The first two months of the NBA season rarely deliver two runaway winners this clear, but Nikola Jokic and Cade Cunningham stand alone. The league’s October/November Players of the Month weren’t just great… they authored two of the strongest openings in modern NBA history.

Nikola Jokic: The NEW Triple Double King Of The Month
For Denver, Jokic was unstoppable. He led the Nuggets to a 14–5 start, all while averaging a near-effortless 28.9 points, 12.4 rebounds, and 10.9 assists, numbers that would make even Oscar Robertson blush.
He began the season with four straight triple-doubles, tying Robertson’s record and extending a theme from his career: steady dominance, delivered at his own pace.
Jokić’s leadership was necessary. Denver battled inconsistency and injuries early, yet every night he was the stabilizer, a three-time MVP reminding the league he has no intention of giving up his seat at the top.

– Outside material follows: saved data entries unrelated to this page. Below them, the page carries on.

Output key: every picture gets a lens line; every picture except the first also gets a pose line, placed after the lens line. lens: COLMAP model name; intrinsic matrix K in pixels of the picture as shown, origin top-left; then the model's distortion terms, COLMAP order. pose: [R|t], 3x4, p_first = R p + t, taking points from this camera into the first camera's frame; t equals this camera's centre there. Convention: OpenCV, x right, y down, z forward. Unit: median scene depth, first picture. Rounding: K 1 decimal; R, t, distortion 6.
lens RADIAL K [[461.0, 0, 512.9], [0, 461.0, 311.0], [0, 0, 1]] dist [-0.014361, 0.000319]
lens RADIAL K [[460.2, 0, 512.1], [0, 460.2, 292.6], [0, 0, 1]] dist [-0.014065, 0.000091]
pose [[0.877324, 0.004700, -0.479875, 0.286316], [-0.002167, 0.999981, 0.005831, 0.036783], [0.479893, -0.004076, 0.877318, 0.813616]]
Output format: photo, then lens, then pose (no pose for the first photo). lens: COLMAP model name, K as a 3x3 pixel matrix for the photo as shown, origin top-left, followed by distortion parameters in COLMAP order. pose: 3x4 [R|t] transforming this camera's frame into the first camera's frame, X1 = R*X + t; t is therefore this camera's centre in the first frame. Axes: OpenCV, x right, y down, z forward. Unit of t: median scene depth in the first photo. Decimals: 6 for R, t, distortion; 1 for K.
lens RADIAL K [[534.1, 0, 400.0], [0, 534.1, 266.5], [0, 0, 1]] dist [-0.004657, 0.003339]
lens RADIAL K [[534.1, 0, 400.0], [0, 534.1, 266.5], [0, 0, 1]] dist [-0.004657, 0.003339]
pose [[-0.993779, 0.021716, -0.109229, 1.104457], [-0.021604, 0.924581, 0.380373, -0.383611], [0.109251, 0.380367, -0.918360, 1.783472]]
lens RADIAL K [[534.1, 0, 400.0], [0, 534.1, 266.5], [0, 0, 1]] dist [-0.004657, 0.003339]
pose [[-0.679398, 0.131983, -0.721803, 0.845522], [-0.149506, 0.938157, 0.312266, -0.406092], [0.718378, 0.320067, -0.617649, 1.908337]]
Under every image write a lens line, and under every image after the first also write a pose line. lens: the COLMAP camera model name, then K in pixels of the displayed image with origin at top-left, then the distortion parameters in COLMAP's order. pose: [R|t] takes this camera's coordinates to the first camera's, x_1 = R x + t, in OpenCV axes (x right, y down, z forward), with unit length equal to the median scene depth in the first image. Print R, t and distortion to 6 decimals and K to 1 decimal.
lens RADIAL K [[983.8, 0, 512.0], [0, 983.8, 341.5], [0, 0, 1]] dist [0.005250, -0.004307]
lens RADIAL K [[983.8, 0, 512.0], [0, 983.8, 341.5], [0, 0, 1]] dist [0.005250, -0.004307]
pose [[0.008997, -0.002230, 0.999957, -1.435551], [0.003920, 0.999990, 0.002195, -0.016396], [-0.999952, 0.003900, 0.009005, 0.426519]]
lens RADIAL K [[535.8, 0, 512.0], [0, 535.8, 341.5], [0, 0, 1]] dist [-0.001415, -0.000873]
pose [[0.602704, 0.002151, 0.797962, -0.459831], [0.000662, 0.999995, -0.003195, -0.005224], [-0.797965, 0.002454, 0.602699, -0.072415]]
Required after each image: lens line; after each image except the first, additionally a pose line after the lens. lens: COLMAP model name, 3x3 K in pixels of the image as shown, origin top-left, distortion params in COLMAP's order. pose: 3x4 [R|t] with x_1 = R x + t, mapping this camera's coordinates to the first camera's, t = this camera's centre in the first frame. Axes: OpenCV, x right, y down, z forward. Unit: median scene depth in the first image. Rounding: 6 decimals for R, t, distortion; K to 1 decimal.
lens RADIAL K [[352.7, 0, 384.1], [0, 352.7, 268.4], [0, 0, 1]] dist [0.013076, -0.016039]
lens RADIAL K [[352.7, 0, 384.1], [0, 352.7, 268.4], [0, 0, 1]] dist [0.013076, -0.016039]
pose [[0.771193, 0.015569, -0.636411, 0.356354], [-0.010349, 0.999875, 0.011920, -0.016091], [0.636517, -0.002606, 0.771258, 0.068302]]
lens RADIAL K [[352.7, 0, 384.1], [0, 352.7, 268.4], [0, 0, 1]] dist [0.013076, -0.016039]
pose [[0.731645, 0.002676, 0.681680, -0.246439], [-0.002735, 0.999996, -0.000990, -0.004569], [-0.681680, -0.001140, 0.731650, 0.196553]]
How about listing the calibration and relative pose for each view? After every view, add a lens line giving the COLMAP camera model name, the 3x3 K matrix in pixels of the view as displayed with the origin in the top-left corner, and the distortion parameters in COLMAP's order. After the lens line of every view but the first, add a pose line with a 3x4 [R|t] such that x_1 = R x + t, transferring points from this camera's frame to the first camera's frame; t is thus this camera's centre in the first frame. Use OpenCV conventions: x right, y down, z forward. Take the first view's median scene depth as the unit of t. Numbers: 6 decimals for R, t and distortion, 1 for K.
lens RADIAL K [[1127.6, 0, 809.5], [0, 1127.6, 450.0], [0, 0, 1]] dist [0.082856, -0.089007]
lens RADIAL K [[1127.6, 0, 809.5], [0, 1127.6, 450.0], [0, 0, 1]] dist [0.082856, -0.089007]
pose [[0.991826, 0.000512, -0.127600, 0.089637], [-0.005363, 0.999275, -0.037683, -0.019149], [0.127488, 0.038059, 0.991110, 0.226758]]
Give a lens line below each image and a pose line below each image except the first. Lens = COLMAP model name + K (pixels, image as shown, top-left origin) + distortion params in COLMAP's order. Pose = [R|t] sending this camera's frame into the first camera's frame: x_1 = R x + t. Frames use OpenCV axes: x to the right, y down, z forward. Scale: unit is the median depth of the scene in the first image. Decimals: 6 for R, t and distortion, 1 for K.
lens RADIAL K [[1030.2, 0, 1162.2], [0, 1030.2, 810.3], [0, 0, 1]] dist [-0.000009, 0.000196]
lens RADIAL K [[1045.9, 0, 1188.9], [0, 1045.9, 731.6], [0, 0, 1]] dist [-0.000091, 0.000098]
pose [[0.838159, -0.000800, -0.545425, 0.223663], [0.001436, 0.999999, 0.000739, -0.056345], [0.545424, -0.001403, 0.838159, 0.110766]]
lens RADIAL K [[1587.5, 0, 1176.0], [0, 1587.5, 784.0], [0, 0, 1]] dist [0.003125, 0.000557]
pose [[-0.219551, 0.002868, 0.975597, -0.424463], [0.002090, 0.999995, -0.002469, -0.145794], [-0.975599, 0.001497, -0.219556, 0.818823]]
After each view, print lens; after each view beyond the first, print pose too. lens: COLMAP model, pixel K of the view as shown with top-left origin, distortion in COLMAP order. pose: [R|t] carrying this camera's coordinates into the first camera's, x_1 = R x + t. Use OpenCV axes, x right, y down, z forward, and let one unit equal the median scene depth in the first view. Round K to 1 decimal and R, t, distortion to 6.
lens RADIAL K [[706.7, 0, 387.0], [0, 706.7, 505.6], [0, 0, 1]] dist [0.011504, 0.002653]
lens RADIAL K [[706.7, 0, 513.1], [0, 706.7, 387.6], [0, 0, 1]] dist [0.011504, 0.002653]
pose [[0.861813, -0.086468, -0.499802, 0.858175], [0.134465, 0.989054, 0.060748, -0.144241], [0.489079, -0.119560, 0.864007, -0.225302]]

Cade Cunningham: The Star Detroit Has Waited For This Month
The Detroit Pistons’ start shocked the league: 16–4, the best record in the East. And at the center of that rise was Cade Cunningham playing the best basketball of his life.
He averaged 28.8 points, 9.4 assists, and 6.4 rebounds while controlling games with poise, pace, and superstar-level maturity. His career-high 46 points in an OT win vs. Washington became the official moment the NBA realized Detroit is real, and so is Cade.
Detroit’s offense runs entirely through him, and despite being only 24, he’s already the team’s emotional anchor, lead scorer, and late-game engine.

What These Awards Mean
For Denver:
Jokic remains the most dependable player in world basketball. This version of him, aggressive, efficient, and in complete control, could push him toward a fourth MVP.
For Detroit:
The rebuilding years are over. The Pistons finally have an elite guard capable of lifting a franchise, and Cade’s playmaking and decision-making are turning promise into results.
Bottom Line
Two stars. Two leaders. Two teams trending upward. And two months of basketball that stretched the league’s expectations for what early-season dominance can look like.